> RECORDED INFORMATION:
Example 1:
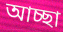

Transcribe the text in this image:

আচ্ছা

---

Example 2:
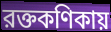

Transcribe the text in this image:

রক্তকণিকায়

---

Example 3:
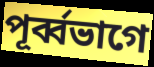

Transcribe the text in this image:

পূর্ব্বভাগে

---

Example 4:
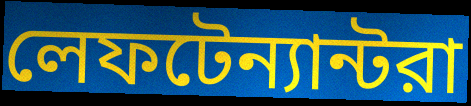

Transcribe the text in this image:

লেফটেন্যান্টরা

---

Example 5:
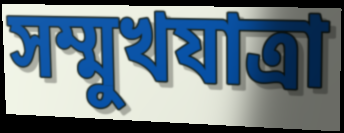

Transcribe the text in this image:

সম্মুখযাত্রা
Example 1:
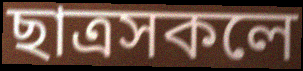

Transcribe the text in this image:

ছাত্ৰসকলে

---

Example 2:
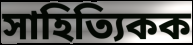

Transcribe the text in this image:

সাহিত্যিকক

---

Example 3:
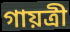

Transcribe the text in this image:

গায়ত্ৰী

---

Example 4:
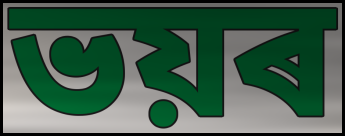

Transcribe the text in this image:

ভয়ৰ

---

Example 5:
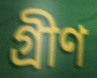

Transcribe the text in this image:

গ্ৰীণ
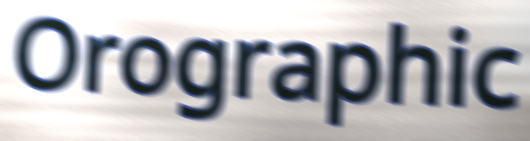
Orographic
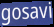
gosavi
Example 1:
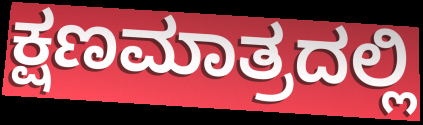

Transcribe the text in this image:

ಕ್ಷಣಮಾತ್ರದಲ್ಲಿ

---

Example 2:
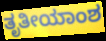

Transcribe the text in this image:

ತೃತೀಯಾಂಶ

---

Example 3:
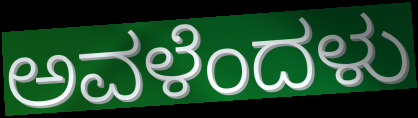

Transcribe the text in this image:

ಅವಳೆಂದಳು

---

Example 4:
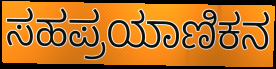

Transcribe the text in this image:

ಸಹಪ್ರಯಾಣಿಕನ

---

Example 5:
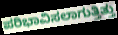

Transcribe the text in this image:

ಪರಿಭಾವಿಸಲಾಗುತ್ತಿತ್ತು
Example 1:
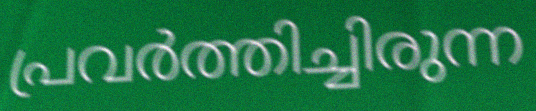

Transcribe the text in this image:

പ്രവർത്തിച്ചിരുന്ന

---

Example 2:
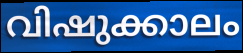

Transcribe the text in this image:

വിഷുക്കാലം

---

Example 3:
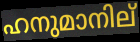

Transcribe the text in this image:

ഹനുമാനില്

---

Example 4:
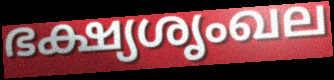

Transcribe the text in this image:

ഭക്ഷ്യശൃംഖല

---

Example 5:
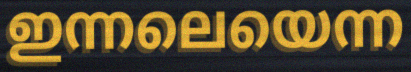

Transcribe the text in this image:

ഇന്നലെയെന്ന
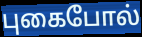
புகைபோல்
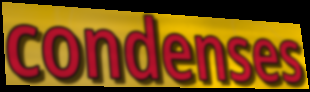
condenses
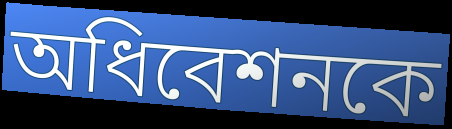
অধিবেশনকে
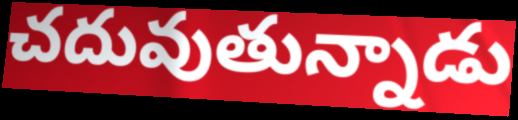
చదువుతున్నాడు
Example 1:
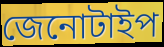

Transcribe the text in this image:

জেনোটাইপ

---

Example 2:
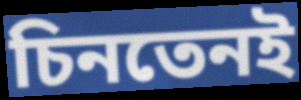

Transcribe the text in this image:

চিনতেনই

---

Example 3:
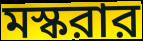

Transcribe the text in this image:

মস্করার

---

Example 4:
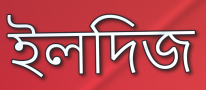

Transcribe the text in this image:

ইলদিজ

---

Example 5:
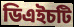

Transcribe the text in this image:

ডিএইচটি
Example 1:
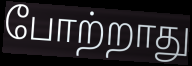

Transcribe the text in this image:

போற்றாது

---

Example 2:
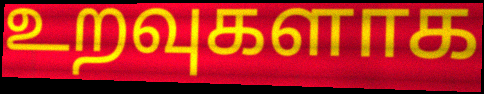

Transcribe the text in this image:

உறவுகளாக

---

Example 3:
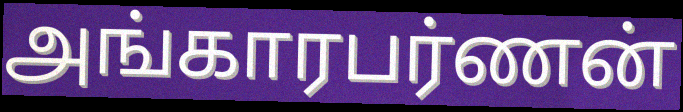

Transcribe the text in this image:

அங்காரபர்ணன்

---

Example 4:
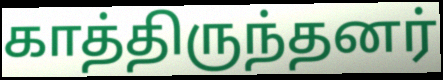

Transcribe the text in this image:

> WORK ORDER: From the first line to the last, retype the material exactly and exclude the pictures.

> EXPECTED OUTPUT:
Example 1:

Transcribe the text in this image:

আচ্ছা

---

Example 2:

Transcribe the text in this image:

রক্তকণিকায়

---

Example 3:

Transcribe the text in this image:

পূর্ব্বভাগে

---

Example 4:

Transcribe the text in this image:

লেফটেন্যান্টরা

---

Example 5:

Transcribe the text in this image:

সম্মুখযাত্রা
Example 1:

Transcribe the text in this image:

ছাত্ৰসকলে

---

Example 2:

Transcribe the text in this image:

সাহিত্যিকক

---

Example 3:

Transcribe the text in this image:

গায়ত্ৰী

---

Example 4:

Transcribe the text in this image:

ভয়ৰ

---

Example 5:

Transcribe the text in this image:

গ্ৰীণ
Orographic
gosavi
Example 1:

Transcribe the text in this image:

ಕ್ಷಣಮಾತ್ರದಲ್ಲಿ

---

Example 2:

Transcribe the text in this image:

ತೃತೀಯಾಂಶ

---

Example 3:

Transcribe the text in this image:

ಅವಳೆಂದಳು

---

Example 4:

Transcribe the text in this image:

ಸಹಪ್ರಯಾಣಿಕನ

---

Example 5:

Transcribe the text in this image:

ಪರಿಭಾವಿಸಲಾಗುತ್ತಿತ್ತು
Example 1:

Transcribe the text in this image:

പ്രവർത്തിച്ചിരുന്ന

---

Example 2:

Transcribe the text in this image:

വിഷുക്കാലം

---

Example 3:

Transcribe the text in this image:

ഹനുമാനില്

---

Example 4:

Transcribe the text in this image:

ഭക്ഷ്യശൃംഖല

---

Example 5:

Transcribe the text in this image:

ഇന്നലെയെന്ന
புகைபோல்
condenses
অধিবেশনকে
చదువుతున్నాడు
Example 1:

Transcribe the text in this image:

জেনোটাইপ

---

Example 2:

Transcribe the text in this image:

চিনতেনই

---

Example 3:

Transcribe the text in this image:

মস্করার

---

Example 4:

Transcribe the text in this image:

ইলদিজ

---

Example 5:

Transcribe the text in this image:

ডিএইচটি
Example 1:

Transcribe the text in this image:

போற்றாது

---

Example 2:

Transcribe the text in this image:

உறவுகளாக

---

Example 3:

Transcribe the text in this image:

அங்காரபர்ணன்

---

Example 4:

Transcribe the text in this image:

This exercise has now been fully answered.